8 Mart 2020 Pazar

Bir başka yolculuk

Yolları, yolculukları hep sevdim. Günübirlik geziler vs. sayarsak 26 ülkeye ayak bastım. Bu sefer yolculuk orta doğunun eskiden Paris'i olarak bilinen bir noktaya Beyrut'a idi. Dünyada çok acayip şeyler oluyor, 2020de savaşlar, doğal afetler, ekonomik krizler ve coronovirüs çıkarak geçirdik ilk 3 ayı. Gerisini merakla beklemekten ve iyisi olsun diye dua etmekten başka yapacak bir şey yok sanırım.
İlk plan önce uzaklara, Bali'ye idi. 2-3 haftalık bir gezi için. Sonra o taraflarda virüs patlayınca planı değiştirip egzotik-otantik bir deneyim için Beyrut'a doğru yola çıktık.
Ortadoğu'ya ilk ayak basışım. Plansız, aşırı bilgiye boğulmadan kendimi bizi misafir edecek insanların önerilerine teslim ederek couchsurfingten birilerinde kalıyoruz.
(aslında bu yazıyı seyahatten ilk dönüş günü ya da oradayken yazmış olmayı dilerdim.

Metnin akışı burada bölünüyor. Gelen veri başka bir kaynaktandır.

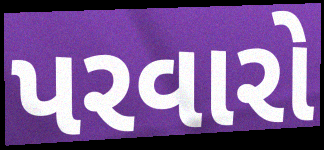
પરવારોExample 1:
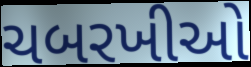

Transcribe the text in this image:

ચબરખીઓ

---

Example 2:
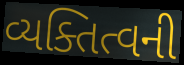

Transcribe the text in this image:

વ્યક્તિત્વની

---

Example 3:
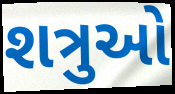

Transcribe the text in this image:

શત્રુઓ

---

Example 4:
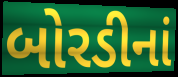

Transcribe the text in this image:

બોરડીનાં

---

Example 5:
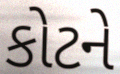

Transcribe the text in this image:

કોટને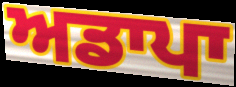
ਅਡਾਪਾ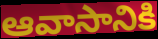
ఆవాసానికి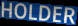
HOLDERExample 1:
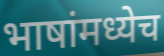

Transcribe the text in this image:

भाषांमध्येच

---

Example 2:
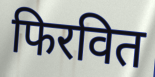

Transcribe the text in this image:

फिरवित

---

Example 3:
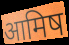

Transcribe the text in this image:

आमिष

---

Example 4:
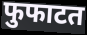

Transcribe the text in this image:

फुफाटत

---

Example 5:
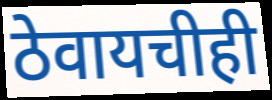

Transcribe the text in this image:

ठेवायचीही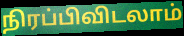
நிரப்பிவிடலாம்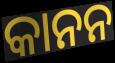
କାନନ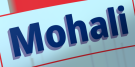
Mohali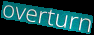
overturn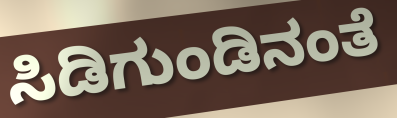
ಸಿಡಿಗುಂಡಿನಂತೆ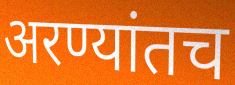
अरण्यांतचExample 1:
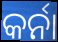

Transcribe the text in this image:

କର୍ନା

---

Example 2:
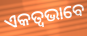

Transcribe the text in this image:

ଏକତ୍ଵଭାବେ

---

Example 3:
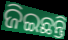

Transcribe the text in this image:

ଜିଇଛନ୍ତି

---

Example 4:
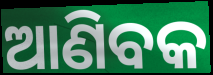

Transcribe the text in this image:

ଆଣିବକ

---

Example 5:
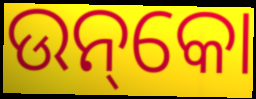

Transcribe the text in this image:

ଉନ୍‌କୋ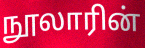
நூலாரின்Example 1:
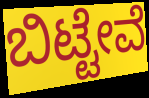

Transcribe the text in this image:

ಬಿಟ್ಟೇವೆ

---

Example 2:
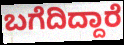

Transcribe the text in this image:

ಬಗೆದಿದ್ದಾರೆ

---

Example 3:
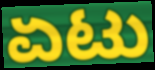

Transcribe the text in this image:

ಏಟು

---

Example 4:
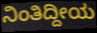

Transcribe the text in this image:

ನಿಂತಿದ್ದೀಯ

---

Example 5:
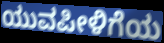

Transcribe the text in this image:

ಯುವಪೀಳಿಗೆಯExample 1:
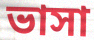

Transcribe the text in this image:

ভাসা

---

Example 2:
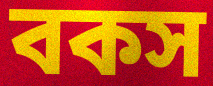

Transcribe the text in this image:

বকস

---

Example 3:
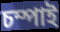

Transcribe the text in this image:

চম্পাই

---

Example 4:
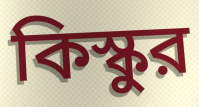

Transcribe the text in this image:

কিস্কুর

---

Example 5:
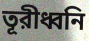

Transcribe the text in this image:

তূরীধ্বনিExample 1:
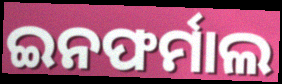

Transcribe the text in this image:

ଇନଫର୍ମାଲ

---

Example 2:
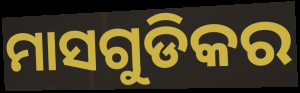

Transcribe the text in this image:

ମାସଗୁଡିକର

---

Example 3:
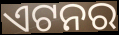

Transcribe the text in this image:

ଏଟନର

Yoğun dönüş  karmaşasında bazı şeyleri atlamamayı umarak yazacağım)
Ablam Bahar'la ilk yurtdışı seyehatimiz aynı zamanda, çok gezimi yalnız, bir kısmını da farklı yol arkadaşlarıyla yaptım, bu da geziye bir otantiklik katıyor, aile 👪 hep önemli bir deneyim olacak)

Beyrut gittiğim en huzursuz topraklardan biriydi, 6bin yıl önceleri dayanan en eski yerleşim yerlerinin yanında iç savaştan (1975-1990) sonraki toparlanma sürecine, savaşın etkilerine ve insanların yansımalarıma bakınca çok ilginç bir tablo çıkıyor.
4 günlük bir seyahate antik şehirler, müzeler, sokak lezzetleri, local insanlarla sohbetler, gece hayatına dair izlenimler birçok şey sığdırdık.